AI is just bigger IQ. Bigger and bigger and bigger IQ. And when you apply that level of intelligence to searching and researching, right?
I don't know how the humans are going to compete.
But neither do I know how AI is going to supplant the plumber.
Who I'm currently waiting three days for, right?
They're in such short supply.
Or the electrician.
I don't understand how it's going to make the process of physically building a house move faster, right?
So many of these trades that we've been talking about elevating and reinvigorating for the last, I don't know, 16 years now, are suddenly in demand in a different way.
Because when people look at them, they realize you can't outsource that.
That job's not going to go away.
It might be impacted to some degree by AI. I think AI to some degree is going to impact everything.
But these jobs are not going to be replaced.
And the 7.5 million positions that are open now, if we don't get in front of it, that number is just going to explode.
You're basically saying that we have to have a make the trades great again effort.
Or make them sexy, make them cool.
Make them cool.
And it's happening, right?
God help us, but if you go on TikTok, and if you go on Instagram and some of the other platforms, you'll see tradespeople making a really persuasive case for their jobs.
They'll share videos, and they'll show you the wonder of fixing a thing in no uncertain terms.
And that helps a lot.
But we really, I just think, on a broad level, have to understand What we did to incite this.
We took shop class out of high school.
And we did it for a lot of reasons that may or may not have made much sense at the time.
Loved shop class, by the way.
I think I probably was one of the last...
I know I was.
When I was in high school, 79, 80, it was still there.
But it was winding down.
And through the 80s, we really took it out.
And what we did when we...
When we took it out was not just shortchange that cohort of kids who might have seen something in the vocational world that made sense to their brain.
What we did was we removed those jobs from sight for everybody.
So like on your way to English class from math class, maybe once upon a time you would walk past the wood shop or the metal shop or the auto shop and maybe you'd look in there and maybe you'd...
You'd see something that looks like work.
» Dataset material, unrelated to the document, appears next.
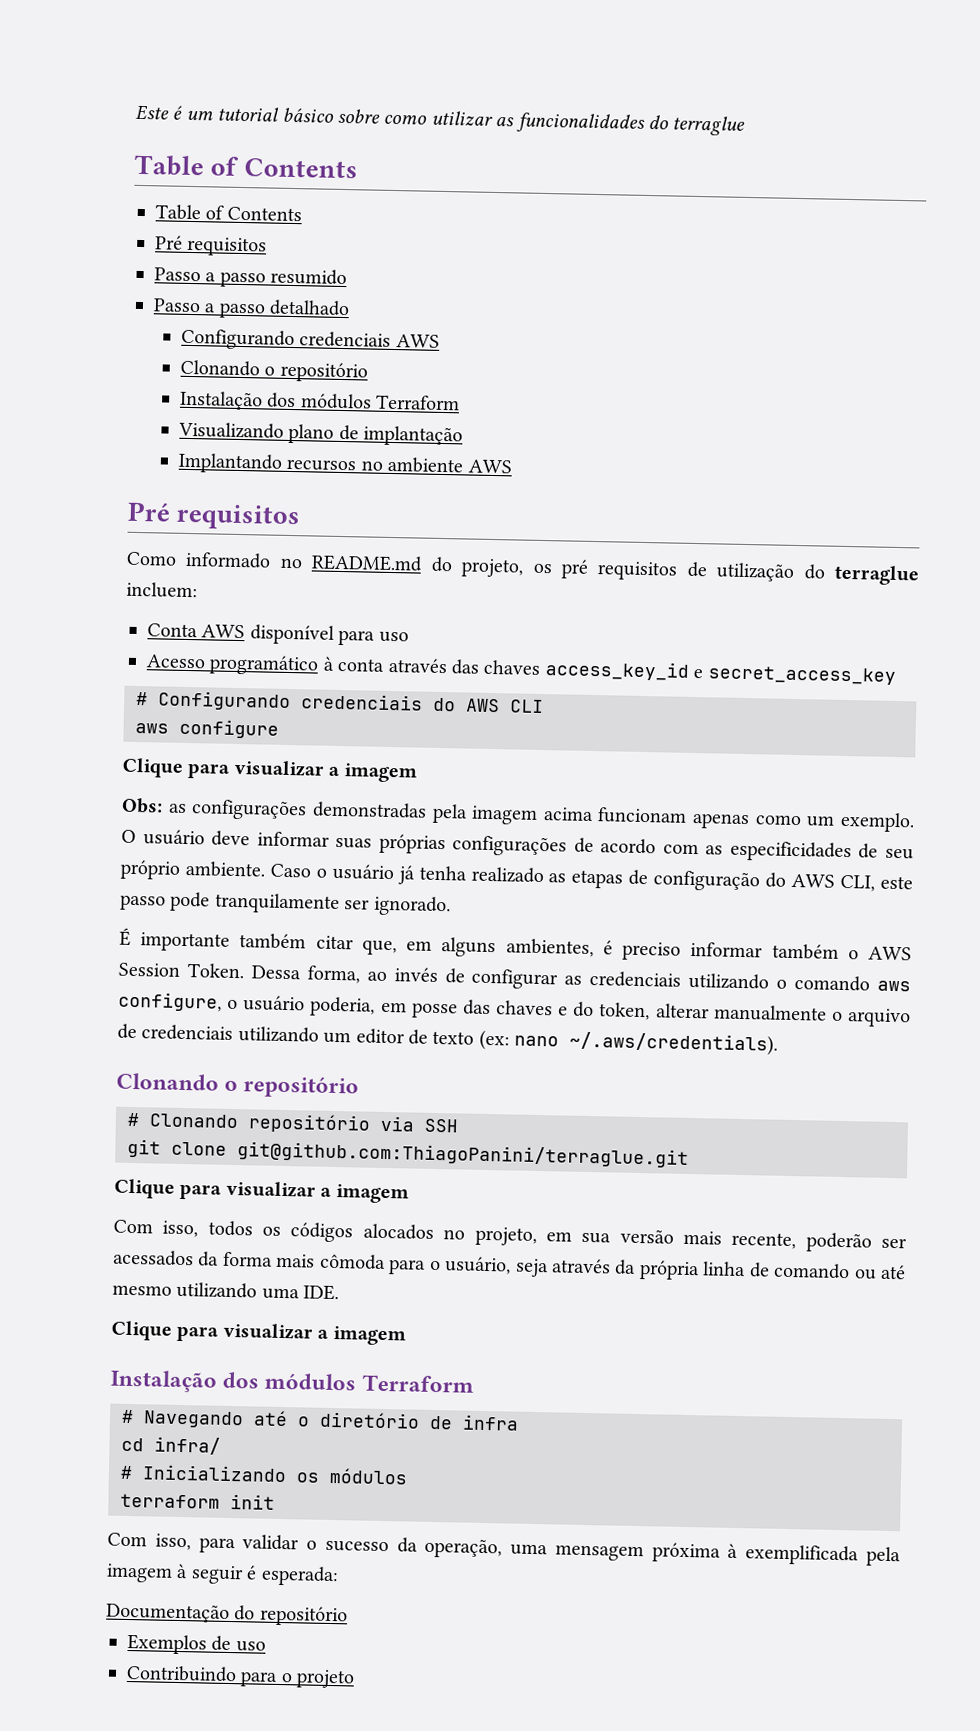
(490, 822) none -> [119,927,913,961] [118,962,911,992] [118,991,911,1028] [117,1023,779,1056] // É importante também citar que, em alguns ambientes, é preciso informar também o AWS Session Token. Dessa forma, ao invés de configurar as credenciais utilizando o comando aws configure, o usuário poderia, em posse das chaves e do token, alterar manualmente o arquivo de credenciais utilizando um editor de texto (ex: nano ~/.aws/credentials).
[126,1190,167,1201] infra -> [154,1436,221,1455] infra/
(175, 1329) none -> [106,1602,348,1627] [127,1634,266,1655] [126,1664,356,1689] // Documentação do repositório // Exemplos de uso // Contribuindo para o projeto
And maybe that would get your brain thinking, oh, I wonder what that means, I wonder what that is.
That was all removed.
So I think, I can't prove it, but I feel like I could draw a pretty straight line to the removal of shop class to $1.7 trillion in outstanding student loans for non-shop degrees.
I think I could draw a pretty straight line from that event.
To the 7.6 million open jobs that exist now that don't require a four-year degree, but instead some level of training, right?
And I think you can also just look around more broadly.
You can look at Hollywood.
You can look at Main Street.
You can look anywhere, and you can see the stigmas and the stereotypes that are still in people's minds that really make it difficult to recruit.
All that crap has to be debunked.
People still don't believe me.
Even when I show them, not just the stats, but the actual humans who are making $150,000 a year welding with an $8,000 certificate, they just don't believe it.
You have to show them, right?
That's why I'm here at this thing.
I really think that part of what has to be on the table in the next couple of years is a concerted effort to debunk that nonsense.
Because if we don't get the next generation really thinking affirmatively about the possibilities of mastering a skill, then those submarines aren't going to get built.